? is bags or t-bags slang for scrotum?
jesus mom
Doug is wearing your sports bra fyi
remember that time i ran away from the bar and passed out in a street cot?
neither do i
she's like the human form of herpes, as soon as you think she's gone for good you have another out break.
Actually, all he talks about is how great the sex is with her and how crappy you were at it. Stop being a bitch and gossiping masking it as self-righteousness.
Matt just took me to visit my puke stain from 2 weeks ago at the train station...I'm fucking impressive
Hey couldn't find water bottle to put margs in whole bottle in purse gonna stop and get cups and ice from starbucks and burrito from una mas want a quesadilla
Post a pic on facebook and see if those same 46 girls find shitting in the bed handsome and adorable
I have a gyno appt today. I hate it when the Army gets involved with my vagina.

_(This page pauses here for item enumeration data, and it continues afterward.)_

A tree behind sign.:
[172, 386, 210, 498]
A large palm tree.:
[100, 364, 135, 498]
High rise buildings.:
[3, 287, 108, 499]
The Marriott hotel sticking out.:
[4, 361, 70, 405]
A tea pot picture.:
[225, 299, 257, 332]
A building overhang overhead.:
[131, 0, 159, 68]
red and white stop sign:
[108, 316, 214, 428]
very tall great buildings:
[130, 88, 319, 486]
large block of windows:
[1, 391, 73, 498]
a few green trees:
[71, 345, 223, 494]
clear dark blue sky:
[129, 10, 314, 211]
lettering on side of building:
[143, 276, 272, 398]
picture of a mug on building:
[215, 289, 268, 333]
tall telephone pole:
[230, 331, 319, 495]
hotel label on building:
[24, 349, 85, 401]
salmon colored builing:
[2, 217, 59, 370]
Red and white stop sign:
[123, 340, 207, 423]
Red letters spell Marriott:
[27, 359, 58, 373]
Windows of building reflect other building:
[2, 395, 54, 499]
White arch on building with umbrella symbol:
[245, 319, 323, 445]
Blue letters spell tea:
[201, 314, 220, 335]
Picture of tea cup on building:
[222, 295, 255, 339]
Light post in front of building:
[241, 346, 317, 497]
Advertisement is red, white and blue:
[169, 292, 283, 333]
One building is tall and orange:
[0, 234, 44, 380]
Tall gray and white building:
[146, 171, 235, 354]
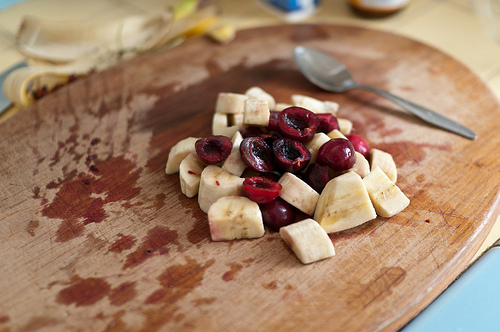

I'm getting kicked out of the place we're at. They don't like ketchup on their walls..
my roommate had drunk sex above me in our bunk bed and then built me a fort to apologize the next day
i just cleaned my bong... I do not feel healthy
Just bought 2 liters of wine and frozen waffles for dinner. Is this 30?
honestly, fuck you guys. i'm gonna get drunk by myself
then he said the sex was mediocre and that it was because of me. and that we could try again tomorrow.
it was 100% mediocre because of him, and we will 100% not be trying again tomorrow.